The exhibition acknowledges Hartley’s influence on Indiana, the significance of Indiana’s creative output in Maine and the Farnsworth’s long association with Indiana over the past 40 years. The length and depth of the museum’s association with Indiana is surpassed only by its dedication to the Wyeths, whose relationship with the museum dates to the 1940s.
The Betsy Wyeth gift, announced this spring, expands the museum’s ability to tell a deeper story about each generation of Wyeth painter and their view of the world and their surroundings, Komanecky said. Included among the 27 works are two watercolors by Andrew Wyeth from the Olson House in Cushing, where he painted “Christina’s World” in 1948. The newly acquired works are “Geraniums” from 1960 and “Room after Room” from 1967.
In the former, Wyeth shows the clapboard farmhouse of Christina and Alvaro Olson, looking in from bright sunshine through a closed six-over-six window to the darkened interior, a solitary seated figure and geranium offering a dash of life and color. In “Room after Room,” we look into the home through an open door, from a storage area, at a figure in a chair with empty rooms and an empty chair beyond.

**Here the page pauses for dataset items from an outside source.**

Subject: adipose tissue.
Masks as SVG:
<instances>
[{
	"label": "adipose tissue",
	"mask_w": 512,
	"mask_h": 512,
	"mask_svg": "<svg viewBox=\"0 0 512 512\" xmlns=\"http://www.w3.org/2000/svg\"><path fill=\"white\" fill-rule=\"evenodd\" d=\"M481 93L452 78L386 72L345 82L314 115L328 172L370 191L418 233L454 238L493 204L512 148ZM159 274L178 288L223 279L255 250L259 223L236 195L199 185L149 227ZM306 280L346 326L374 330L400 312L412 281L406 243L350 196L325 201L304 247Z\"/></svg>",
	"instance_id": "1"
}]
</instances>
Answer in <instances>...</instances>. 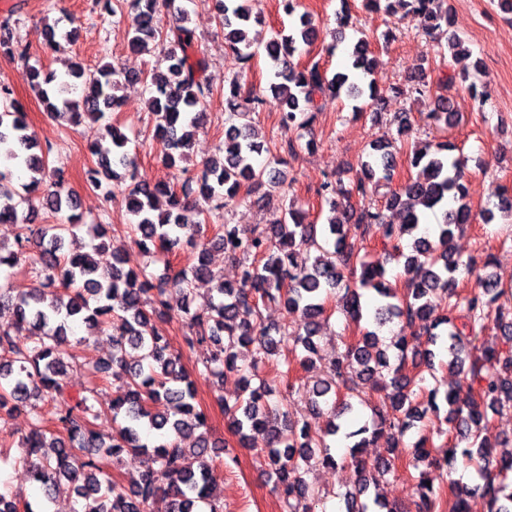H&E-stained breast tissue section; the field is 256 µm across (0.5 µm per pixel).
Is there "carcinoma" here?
Returning a JSON list of instances; mask_svg holds the SVG:
<instances>
[{"label":"carcinoma","mask_w":512,"mask_h":512,"mask_svg":"<svg viewBox=\"0 0 512 512\" xmlns=\"http://www.w3.org/2000/svg\"><path fill=\"white\" fill-rule=\"evenodd\" d=\"M105 0L104 8L130 19V44L138 51L152 43H168L165 67L149 72L143 82L150 93L148 110L153 116V138L162 145L161 161L175 167L189 156L192 140L207 116L213 89L205 76L206 63L191 31L184 26L187 12L176 24L162 27V9L171 0ZM444 0H366V6L387 13L402 10V18L425 35L448 26ZM214 10L224 29L225 48L242 68L255 57L252 24H261L255 0H214ZM51 44L71 41L72 31L55 20L46 27ZM317 28L303 13L298 22L265 46L270 89L279 100L280 123L291 129H306L318 110L317 98L330 92L358 101H380L382 92L372 81L358 83L351 77L371 74L377 60L368 43L357 40L349 51L346 72L328 75L319 63L299 66L292 62L297 43H312ZM0 55L30 62L28 48L15 36L10 20H0ZM32 89L55 121L79 125L85 120L102 123V133L87 145L95 166L88 171L86 188L110 198L125 186L128 211L135 217L129 225L139 254L132 264L120 254L103 269L89 253L66 250V240L77 237L84 224L77 213V195L61 170L49 167L51 147H42L30 132L27 113L0 85V158L11 167L31 173L24 193L0 195V222L20 224L13 247L0 242V314L9 312L11 322L0 324V417L24 410L32 420L30 431L18 442L20 456L14 462L43 488L41 500L24 503V512H51V489L57 482L73 484L76 494L72 512H151L157 497L168 501V512H224L216 492L212 462L223 452L212 440L208 410L197 399L191 373L183 363L184 349L207 345V356L198 372L222 378L235 372L243 381L235 399L214 395L217 407L228 418L229 430L247 446L248 432L261 431L268 440L266 475L281 504L282 512H327V496L306 480L315 464L335 468L351 466L357 480L354 490L336 493L346 512H399L375 495L371 503L360 501L378 478L395 471L400 456L373 462L361 455L370 445L367 435L386 432L391 451L402 444L415 423L434 418L449 425L453 437L439 455L418 440L406 454L404 472L414 481L417 512H441L442 484L448 483V512H467L469 493L450 476L463 462L476 469L486 512H512V488L504 483L512 474V453L498 454L482 431L489 415L512 407V285L504 287L486 272L477 275L476 287L462 296L457 291L460 267L473 268L456 254V233L472 223L473 215L464 183L467 159L449 141L414 150L409 159L420 174L398 188L392 187L396 154L389 142L375 141L360 161L359 173L344 185L328 181L320 196L332 216L326 224L303 223L301 212L290 203L281 208L276 223L244 228L238 224H212L223 210L243 203L252 191L268 186L284 189V176L275 160L263 166L255 156L265 150L251 112L238 111L245 100L257 109L264 99L234 76L224 87L227 117L224 146L219 155L203 161L188 173L181 189L150 184L142 179L131 139L109 121L108 113L119 107L117 95L127 80L114 66L89 71L73 64L60 76L46 71L39 62L31 65ZM414 98H435L430 116L450 123L455 115L449 98L433 91L422 80L409 87ZM384 188V208L355 209L354 196L367 197ZM400 210L404 223L390 224L384 210ZM442 211V223L433 236L420 233L427 213ZM43 210L58 215L70 212L64 224L19 223L24 211ZM203 219L190 221L186 212ZM512 219V195L502 194L497 204L483 214L485 223L495 214ZM378 235L384 253L359 256L349 246L354 236ZM192 249L183 264L172 258L184 247ZM224 250L237 266V280L226 282L210 265L209 251ZM404 259L406 288L403 295L386 281V265ZM164 272L150 271L156 260ZM39 285L14 293L12 269L20 262ZM213 284L204 307L193 310L195 286ZM448 294V311L435 313L429 296ZM182 298L180 317L186 332L176 347L163 336L156 321L170 312L168 296ZM345 319L343 351L330 362L329 379L314 381L310 390L309 415L298 418L281 400H273L271 386L260 375L261 365L288 349L284 375L291 365L309 371L316 353V337L327 314V301ZM280 305L288 314L283 324H266L261 309ZM397 320L400 331L417 327L427 336L429 348L409 351L407 337L386 345L378 330ZM107 330L112 351L106 359L87 357L74 361L69 353L71 325ZM501 332L504 346L479 343L488 323ZM27 331L21 343L11 328ZM447 360L448 373L470 380V392L462 396L453 387L435 384L415 392V378L435 369L437 353ZM79 366L99 379L121 382L108 410H102L98 388L73 396L67 392L68 371ZM381 383L380 400L371 405L370 420L345 434L358 438L349 458L338 460L326 438L336 435L343 417L355 412L353 398L360 384ZM54 408V422L44 420L42 405ZM117 424L111 442L96 431L105 413ZM327 416V426L316 428L314 420ZM195 435L186 447L180 438ZM134 451L146 456L147 467L140 482L125 488L107 473L122 454Z\"/></svg>","instance_id":"carcinoma-1"}]
</instances>
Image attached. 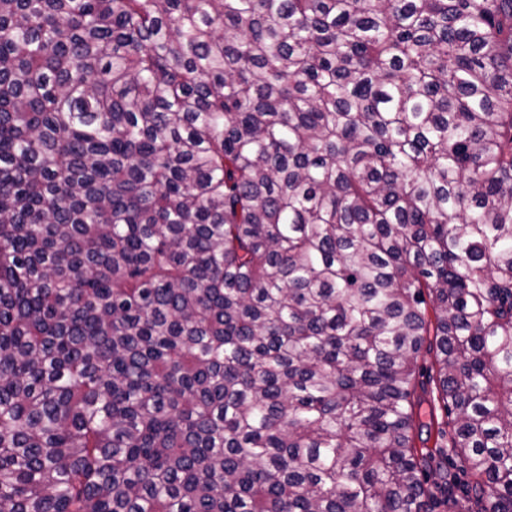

There are mainland scenes from Port Clyde by N.C. and paintings from Monhegan and Monhegan characters by Jamie.
“The largest number of works in the gift are work by Jamie Wyeth, and what is exciting about that is included are a couple of his more iconic works, but also included are a number of works he did as a teenager, giving us and visitors the opportunity to see how his palette developed over the entire rest of his career,” Komanecky said. “And the works of N.C. are especially important from my perspective, because they include some of his major paintings, as opposed to illustrations, that focus on scenes in and around Port Clyde, where the Wyeth family had been coming summers since 1920. These demonstrate his talent as a painter that, at least for some, raise the what-if question – what if he had decided to become a painter instead of an illustrator?”
That theme has been raised in other recent exhibitions, specifically “N.C. Wyeth: New Perspectives” at the Portland Museum of Art in 2019. The Betsy Wyeth gift to the Farnsworth adds to the conversation.
“I see considerable talent,” Komanecky said. “What if he had gone to the Art Students League” instead of training to become an illustrator? We get a glimpse of that in “Fisherman’s Family” and other scenes from the midcoast – the paintings lean toward overdramatic, but evoke an authentic sense of place.
“Betsy Wyeth: Partner and Muse” focuses on the portraits Andrew did of his wife from the summer they met, in 1939, until he died in 2009. Wyeth had many models over the years – Christina Olson, Siri Erickson, Helga Testorf – but Betsy was his one true muse, said longtime family friend and photographer Peter Ralston.
“He painted Helga for 15 years, but the best model he ever had, hands down, was Betsy,” said Ralston, who photographed the Wyeths over many years. “They are multiple layers and deeper than anything he ever did with Helga.”
Among the paintings in the portrait show is “Maga’s Daughter,” an egg tempera from 1966 never exhibited in Maine. The title references the nickname Betsy Wyeth and her sisters sometimes used for their mother. The exhibition also includes several watercolors and drawings that have never been shown in public.
Raltson keeps a quote from Andrew Wyeth near his work station. It says, “One’s art goes as far and as deep as one’s love.”
“With Betsy he didn’t have to go far but, boy, did it ever go deep,” Ralston said.